Design an effective interview process
- Technical screening on candidates.
- A good opportunity to advertise the team mission and culture to candidates.
- Optimize for questions with high signal-to-noise ratio: the question that can reveal useful information about the candidates (signal), with little irrelevant data (noise).
- Keep the interview pace to maintain a high signal-to-noise ratio: give hints at appropriate timing so that candidates won’t be get stuck or sidetracked cluelessly.

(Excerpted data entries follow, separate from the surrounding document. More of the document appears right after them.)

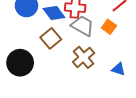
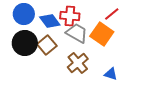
orange square: (109, 27) -> (102, 34), size x1.6
black circle: (20, 63) -> (25, 43), moved

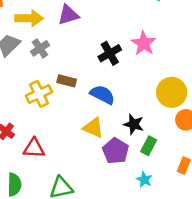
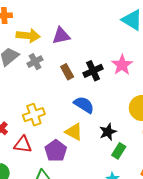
brown rectangle: (67, 81) -> (67, 72), moved, turned 42
yellow cross: (39, 94) -> (34, 115), moved
black star: (134, 124) -> (108, 132), turned 30
purple pentagon: (116, 151) -> (56, 151), moved

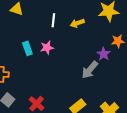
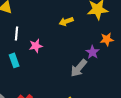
white line: (53, 20) -> (17, 33), moved
cyan rectangle: (27, 48) -> (14, 60), moved

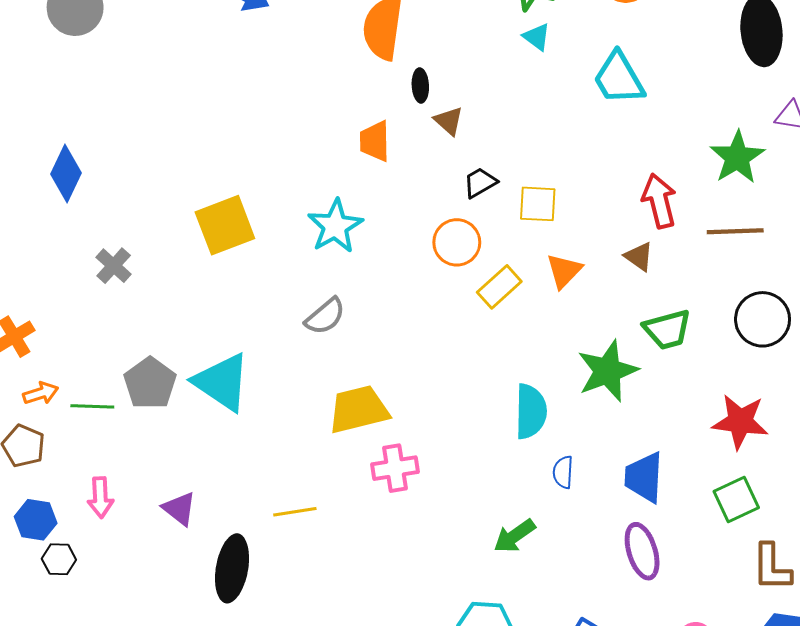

- Design questions with multiple layers of difficulty and easy to add or remove layer depending on real-time feedback from candidates.
Design an onboarding process
- Direct new hires to learning and activities that are more aligned with the team’s priorities.
- The candidate’s initial impression on the team is critical because learning compounds. The sooner they can ramp up, more exponentially effective they can be over time, which makes you and the team better in the long run.
A few specfic onboarding activities
- Codelab - user guide for abstractions.
- Schedule onboarding talks on engineering practices and key abstractions.
- Set up 1:1 mentorship program.
- Have senior engineers design starter tasks for junior engineers to experience e2e development workflow ASAP.
Shared ownership of code
If a senior engineer is the sole bottleneck on a module, they will lose the flexibility to work on other more high-leverage features than bug fix and maintenance. For junior engineers, they can use the shared ownership to ramp up quickly on the codebase.
How to establish such shared ownership?
- Code & design review.
- Rotate roles and tasks for all teammates.
- Document everything, including high-level design, code-level comments, and any specific workaround solutions.
Build collective wisdom via post-mortems
- It’s not to assign blame; it’s to identify better solutions next time -> scripting for success.
- Make the emotional investment to hold an intellectually honest conversation.
- Keep open-minded and receptive to feedbacks, even they are disturbing.